Türkiyenin yerel firmalar için en büyük avantajı nüfusu. Bu nüfus belki pek çok küçük ölçekli bazı firma için yeterli sayılabilir. Ancak sadece iç pazara dönük çalışan firmaların satış hacmi ve/veya kar açısından ne kadar parlak rakamlara sahip olurlarsa olsunlar, bazı problemleri var. Sadece iç pazara çalışıp parlak rakamları olmayanların problemlerini saymıyorum bile. Birincisi vizyon eksikliği. Madem iç pazarda bu kadar başarılısınız, neden dış pazarları düşünmüyorsunuz? İkincisi ölçek ekonomileri. Günümüzde rekabet kavramına küresel ölçekte bakmak lazım. İç pazarda fiyatınızın ne kadar rekabetçi olduğunun pek bir anlamı yok. Asıl dış pazarlarda fiyatınız ne kadar rekabetçi olduğu önemli. Özellikle nüfusu az olan ülkelerin küresel pazarlarda rekabetçi olabilmeleri ölçek ekonomilerini yakalayabilmelerinden geçiyor. Özellikle İsrail gibi ülkelerin nüfusunun düşük olması bu ülke firmalarını ölçek ekonomilerini yakalamak için dış pazarlara açılmaya zorluyor. Bugün pek çok İsrail firmasının dış pazarlara açılmış olmasının nedenlerinden biri bu. Üçüncüsü siz dış pazarlara açılsanız da açılmazsanız da rakipler sizin pazarınıza giriyor. Özellikle internetin ortaya çıkışıyla sınırlar neredeyse ortadan kalktı. Yabancı rakipler sizin pazarınızda cirit atarken sizin sadece iç pazara hizmet veriyor olmanız pek anlamlı değil.

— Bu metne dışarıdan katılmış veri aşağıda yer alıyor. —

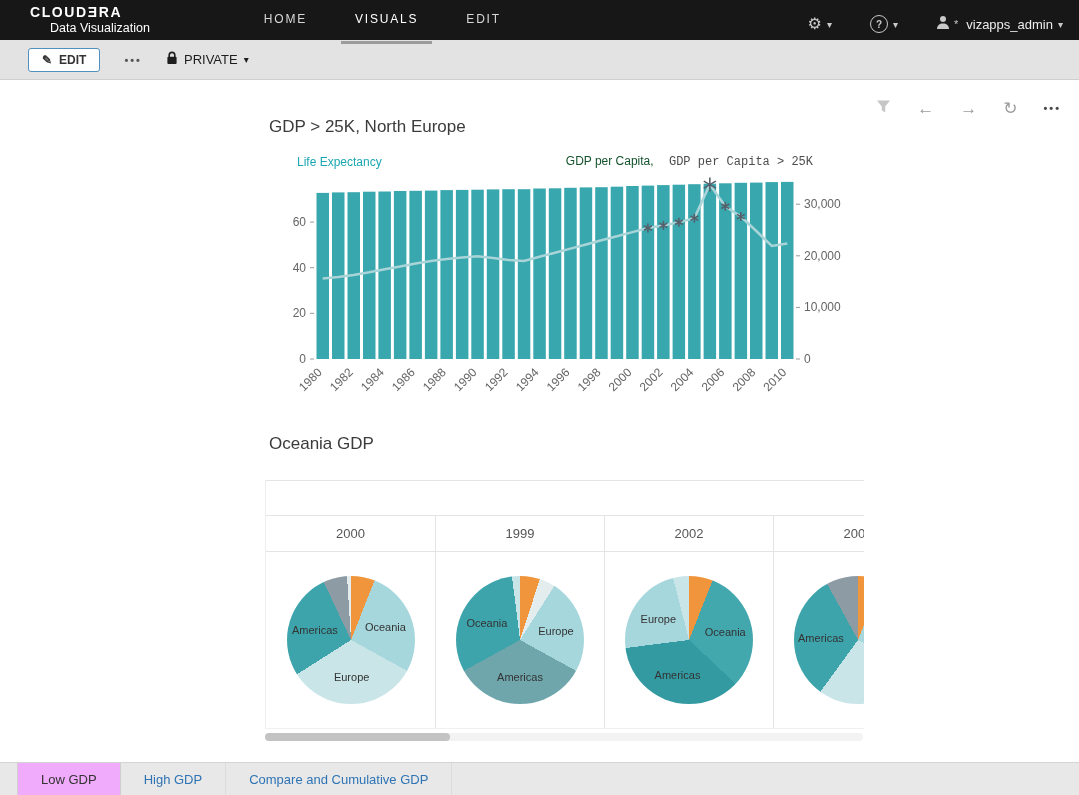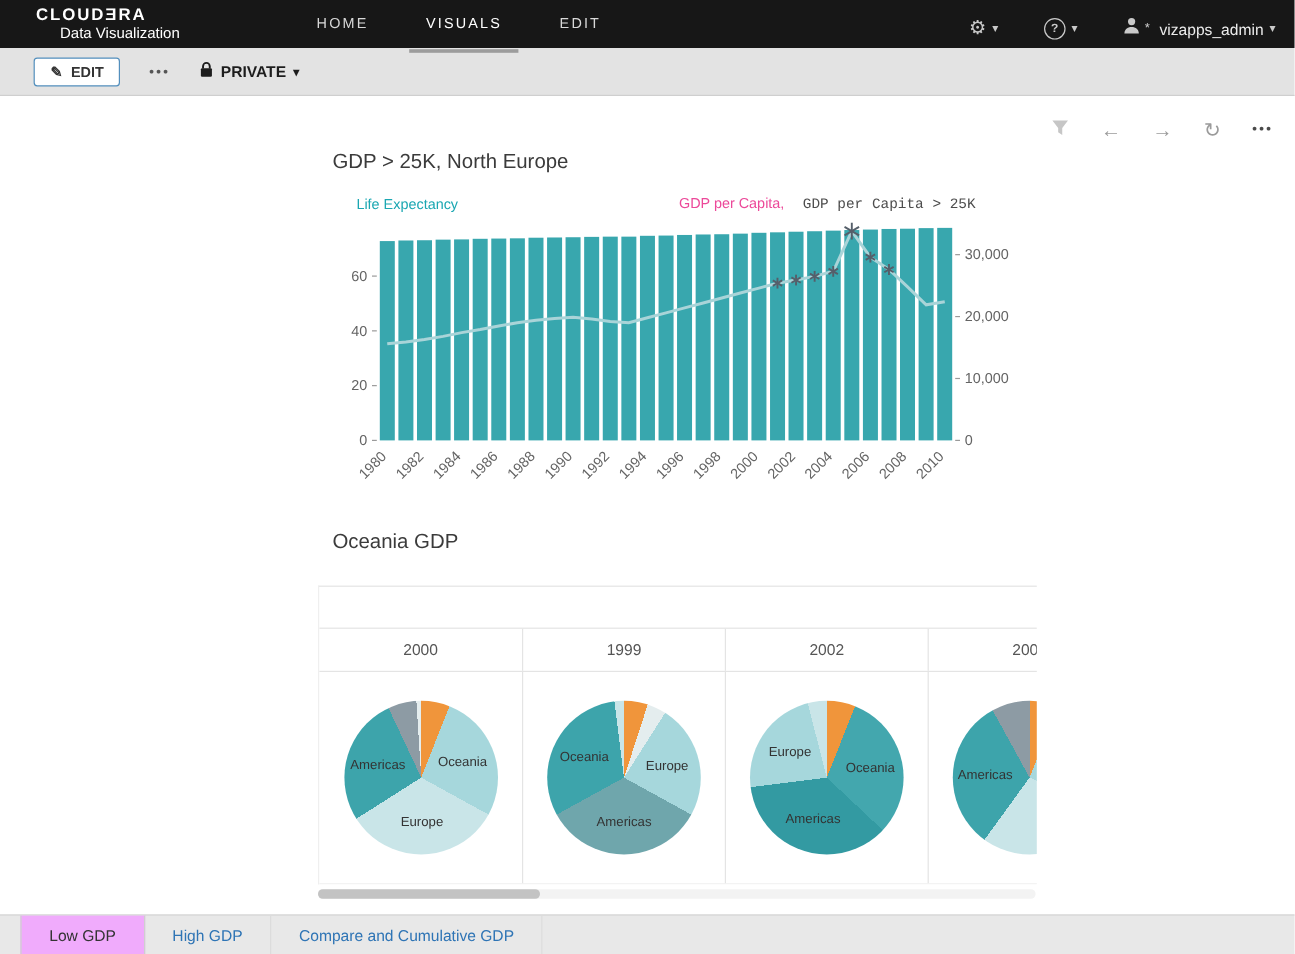--- a/index.html
+++ b/index.html
@@ -24,35 +24,35 @@
   .user-badge{font-size:11px;vertical-align:super;margin-left:-1px;}
   .user-label{font-size:13px;color:#ececec;margin-left:3px;}
 
   
   .toolbar{display:flex;align-items:center;height:39px;background:#e3e3e3;border-bottom:1px solid #cfcfcf;
            padding-left:28px;gap:24px;}
   .edit-btn{display:inline-flex;align-items:center;gap:7px;background:#fff;border:1px solid #538fbd;
             border-radius:3px;padding:4px 13px;font-size:12px;font-weight:bold;color:#333;
             font-family:inherit;cursor:pointer;}
   .more-btn{background:none;border:none;color:#555;font-size:11px;letter-spacing:2px;cursor:pointer;padding:0;font-weight:bold;}
-  .private{display:flex;align-items:center;gap:6px;font-size:13px;font-weight:bold;color:#1d1d1d;cursor:pointer;}
+  .private{display:flex;align-items:center;gap:6px;font-size:13px;font-weight:normal;color:#1d1d1d;cursor:pointer;}
   .private .caret{color:#1d1d1d;}
 
   
   .canvas-actions{position:absolute;right:18px;top:99px;display:flex;align-items:center;gap:26px;color:#9b9b9b;}
   .ca{cursor:pointer;font-size:17px;line-height:1;}
   .ca-more{font-size:11px;letter-spacing:2px;color:#4a4a4a;font-weight:bold;}
 
   
   .chart1{position:absolute;left:265px;top:113px;width:590px;}
-  .chart-title{margin:12px;font-size:17px;font-weight:400;color:#3b3b3b;}
+  .chart-title{margin:4px;font-size:17px;font-weight:400;color:#3b3b3b;}
   .legend{display:flex;justify-content:space-between;align-items:center;margin-top:17px;
           padding-left:32px;padding-right:42px;font-size:12px;}
   .leg-bar{color:#1ba7b2;cursor:pointer;}
-  .leg-line{color:#ec4899;cursor:pointer;}
+  .leg-line{color:#14532d;cursor:pointer;}
   .leg-marker{color:#4d4d4d;cursor:pointer;margin-left:12px;font-family:Liberation Mono, monospace;}
   #combo-svg{display:block;margin-top:3px;overflow:visible;}
 
   
   .chart2{position:absolute;left:265px;top:430px;width:600px;}
   .pie-table-wrap{width:598px;overflow:hidden;border-top:1px solid #e4e4e4;border-left:1px solid #efefef;margin-top:26px;}
   .pie-table{width:676px;}
   .pt-spacer{height:34px;border-bottom:1px solid #e4e4e4;}
   .pt-years{display:flex;border-bottom:1px solid #e4e4e4;}
   .pt-year{width:169px;box-sizing:border-box;height:35px;line-height:35px;text-align:center;font-size:13px;color:#555;}

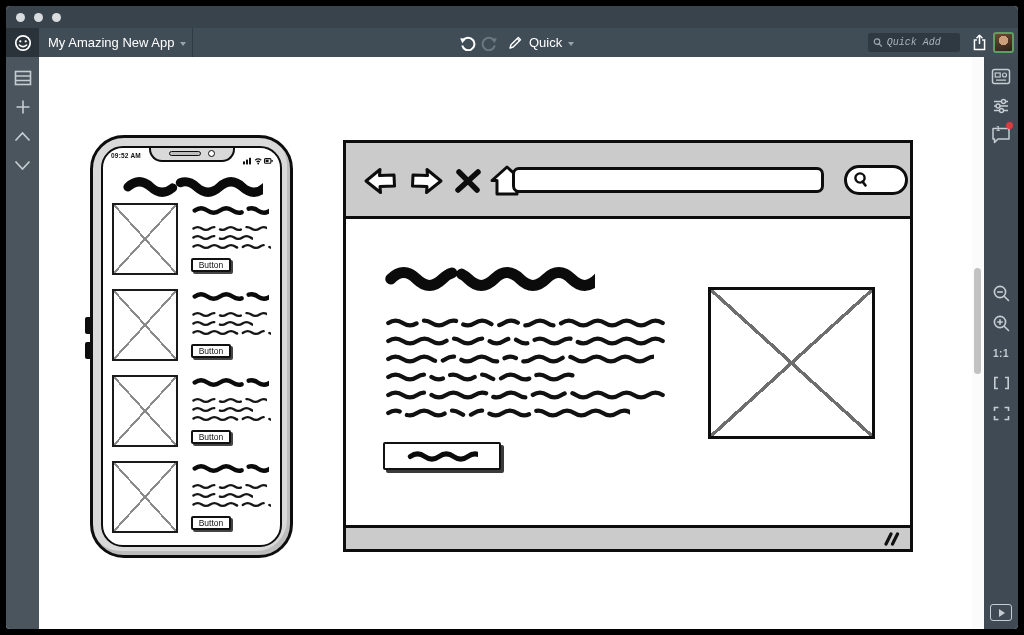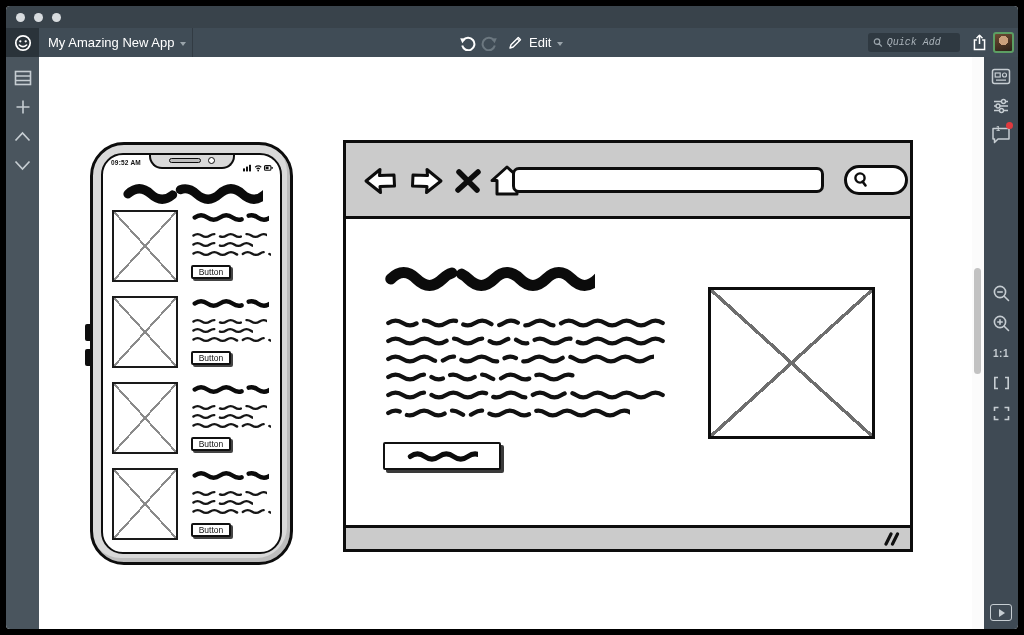--- a/index.html
+++ b/index.html
@@ -53,21 +53,21 @@
             border-radius:3px;display:flex;align-items:center;justify-content:center;}
   .play-tri{width:0;height:0;border-top:4px solid transparent;border-bottom:4px solid transparent;
             border-left:6px solid #c6cdd2;margin-left:2px;}
 
   
   .canvas{position:absolute;left:33px;top:51px;right:34px;bottom:0;background:#fff;overflow:hidden;}
   .v-scroll-track{position:absolute;right:0;top:0;bottom:0;width:12px;background:#fbfbfb;}
   .v-scroll-thumb{position:absolute;right:3px;top:211px;width:7px;height:106px;border-radius:4px;background:#c2c2c2;}
 
   
-  .phone{position:absolute;left:51px;top:78px;width:203px;height:423px;margin-top:7px;}
+  .phone{position:absolute;left:51px;top:78px;width:203px;height:423px;}
   .phone-body{position:absolute;inset:0;background:#d9d9d9;border:3.5px solid #0d0d0d;border-radius:34px;
               box-shadow:inset -3px -4px 0 rgba(0,0,0,.13);}
   .phone-nub{position:absolute;left:-5px;width:5px;background:#0d0d0d;border-radius:2px 0 0 2px;}
   .phone-screen{position:absolute;left:11px;top:11px;right:11px;bottom:11px;background:#fff;
                 border:2.5px solid #0d0d0d;border-radius:22px;overflow:hidden;}
   .notch{position:absolute;left:50%;transform:translateX(-50%);top:-2px;width:86px;height:16px;
          background:#d9d9d9;border:2.5px solid #0d0d0d;border-top:none;border-radius:0 0 13px 13px;
          display:flex;align-items:center;justify-content:center;gap:7px;}
   .speaker{width:32px;height:5px;border:1.8px solid #0d0d0d;border-radius:3px;background:#bdbdbd;}
   .cam{width:7px;height:7px;border:1.8px solid #0d0d0d;border-radius:50%;background:#fff;}
@@ -151,21 +151,21 @@
           <path d="M4.2 5.4 A6.2 6.2 0 1 1 3.2 10.6" fill="none" stroke="#6c7880" stroke-width="2"></path>
           <path d="M1.2 3.2 L6.8 3.6 L3.4 8.2 Z" fill="#6c7880"></path>
         </svg>
       </div>
 
       <div class="menu-item" style="left:502px">
         <svg width="15" height="15" viewBox="0 0 15 15">
           <path d="M2 13 L3 9.8 L10.3 2.5 L12.5 4.7 L5.2 12 Z" fill="none" stroke="#fff" stroke-width="1.4" stroke-linejoin="round"></path>
           <path d="M9.2 3.6 L11.4 5.8" stroke="#fff" stroke-width="1.2"></path>
         </svg>
-        <span>Edit</span>
+        <span>Quick</span>
         <span class="chev"></span>
       </div>
 
       <div class="quickadd">
         <svg width="11" height="11" viewBox="0 0 12 12">
           <circle cx="5" cy="5" r="3.4" fill="none" stroke="#9aa4ab" stroke-width="1.5"></circle>
           <path d="M7.6 7.6 L10.6 10.6" stroke="#9aa4ab" stroke-width="1.5" stroke-linecap="round"></path>
         </svg>
         <input value="" placeholder="Quick Add" style="">
       </div>

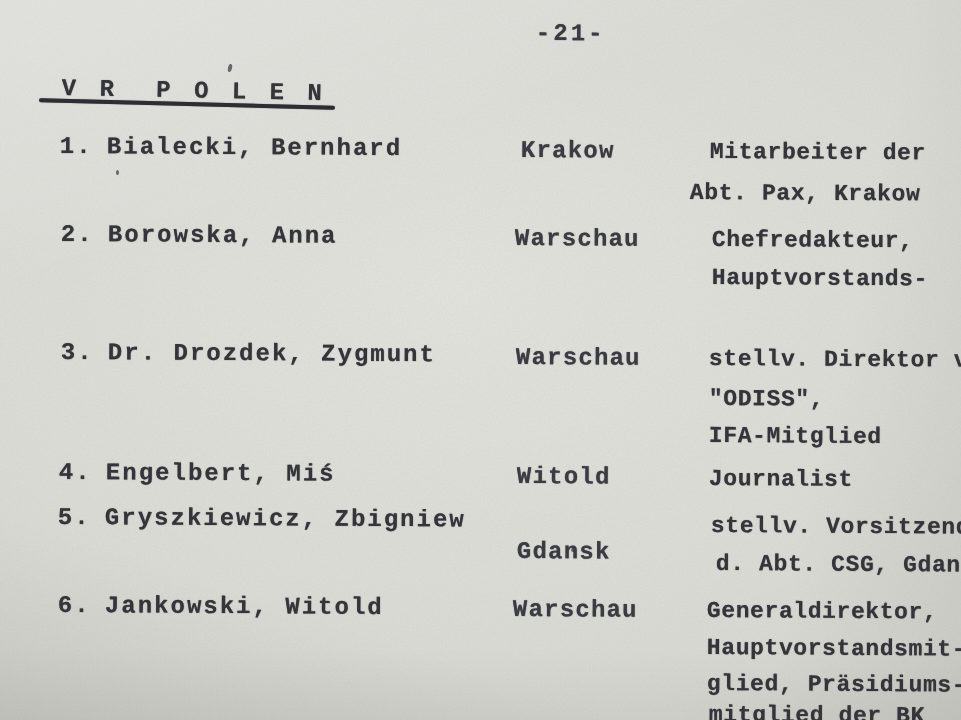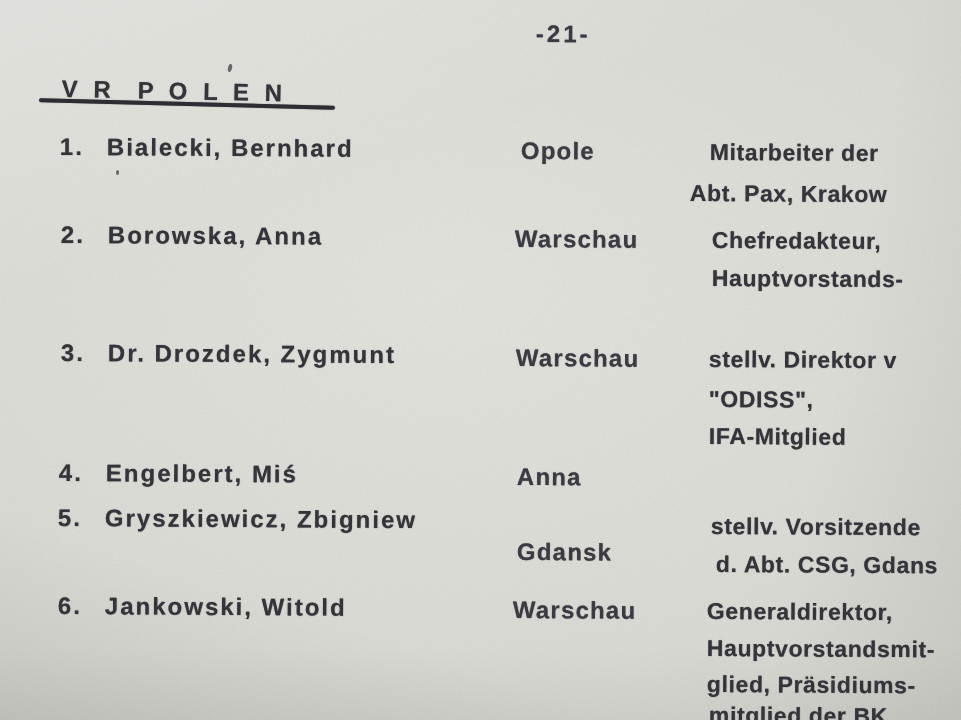--- a/index.html
+++ b/index.html
@@ -1,19 +1,19 @@
 <!DOCTYPE html>
 <html><head>
 <meta charset="utf-8">
 <style>
   html,body{margin:0;padding:0;background:#b9b9b4;}
   .page{
     position:relative;width:961px;height:720px;overflow:hidden;
     background:radial-gradient(135% 115% at 47% 40%, #e4e4df 0%, #dcdcd7 42%, #d3d3ce 75%, #c7c7c2 100%);
-    font-family:Liberation Sans, sans-serif;
+    font-family:Liberation Mono, monospace;
   }
   .shade{
     position:absolute;inset:0;pointer-events:none;
     background:
       linear-gradient(160deg, rgba(255,255,255,.22) 0%, rgba(255,255,255,0) 28%),
       linear-gradient(18deg, rgba(95,95,88,.12) 0%, rgba(95,95,88,0) 20%),
       linear-gradient(282deg, rgba(95,95,88,.10) 0%, rgba(95,95,88,0) 18%),
       linear-gradient(0deg, rgba(95,95,88,.07) 0%, rgba(95,95,88,0) 10%);
   }
   .grain{position:absolute;left:0;top:0;pointer-events:none;}
@@ -52,37 +52,38 @@
   <div class="tline pageno" style="left:536px;top:19px">-21-</div>
 
   <div class="tline heading" style="left:62px;top:74px">V R  P O L E N</div>
   <div class="underline"></div>
 
   <div class="speck" style="left:228px;top:64px;width:4px;height:8px;transform:rotate(14deg)"></div>
   <div class="speck" style="left:116px;top:170px;width:3px;height:5px"></div>
   <div class="speck" style="left:571px;top:548px;width:4px;height:4px"></div>
 
   <div class="tline name" style="left:60px;top:132px"><span class="num">1.</span><span>Bialecki, Bernhard</span></div>
-  <div class="tline city" style="left:521px;top:136px">Opole</div>
+  <div class="tline city" style="left:521px;top:136px">Krakow</div>
   <div class="tline role" style="left:710px;top:137px">Mitarbeiter der</div>
   <div class="tline role" style="left:690px;top:178px">Abt. Pax, Krakow</div>
 
   <div class="tline name" style="left:61px;top:220px"><span class="num">2.</span><span>Borowska, Anna</span></div>
   <div class="tline city" style="left:515px;top:224px">Warschau</div>
   <div class="tline role" style="left:712px;top:225px">Chefredakteur,</div>
   <div class="tline role" style="left:712px;top:263px">Hauptvorstands-</div>
 
   <div class="tline name" style="left:61px;top:338px"><span class="num">3.</span><span>Dr. Drozdek, Zygmunt</span></div>
   <div class="tline city" style="left:516px;top:343px">Warschau</div>
   <div class="tline role" style="left:709px;top:344px">stellv. Direktor v</div>
   <div class="tline role" style="left:709px;top:384px">"ODISS",</div>
   <div class="tline role" style="left:709px;top:421px">IFA-Mitglied</div>
 
   <div class="tline name" style="left:59px;top:458px"><span class="num">4.</span><span>Engelbert, Miś</span></div>
-  <div class="tline city" style="left:517px;top:462px">Anna</div>
+  <div class="tline city" style="left:517px;top:462px">Witold</div>
+  <div class="tline role" style="left:709px;top:464px">Journalist</div>
 
   <div class="tline name" style="left:58px;top:503px"><span class="num">5.</span><span>Gryszkiewicz, Zbigniew</span></div>
   <div class="tline city" style="left:517px;top:537px">Gdansk</div>
   <div class="tline role" style="left:711px;top:511px">stellv. Vorsitzende</div>
   <div class="tline role" style="left:716px;top:549px">d. Abt. CSG, Gdans</div>
 
   <div class="tline name" style="left:58px;top:591px"><span class="num">6.</span><span>Jankowski, Witold</span></div>
   <div class="tline city" style="left:513px;top:595px">Warschau</div>
   <div class="tline role" style="left:707px;top:596px">Generaldirektor,</div>
   <div class="tline role" style="left:707px;top:633px">Hauptvorstandsmit-</div>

Özellikle küçük ölçekli Türk firmalarının zincirlerini kırarak dış pazarlara açılmaları önemli. Bu belki başlangıçta yakın pazarlarla ve genelde daha az kaynak, emek, finans tahsisi gerektiren dolaylı ihracat gibi daha temel pazara giriş yöntemleri olabilir. Zamanla farklı pazara giriş yöntemleri kullanarak daha uzak pazarlara da girmek hedeflenmek zorundadır. Küreselleşen dünyada uluslararasılaşma trenini kaçıran firmaların rekabetçi kalabilme şansları yoktur.
Bundan sonra seri pazarlama yazılarıyla sizlerle birlikte olacağız. Uluslararası pazarlama, yükselen pazarlara giriş stratejiler, pazarlamada konumlandırma, müşteri tatmini, pazarlama istihbaratı ve benzeri pek çok konuda, yeni yazılarda buluşmak üzere.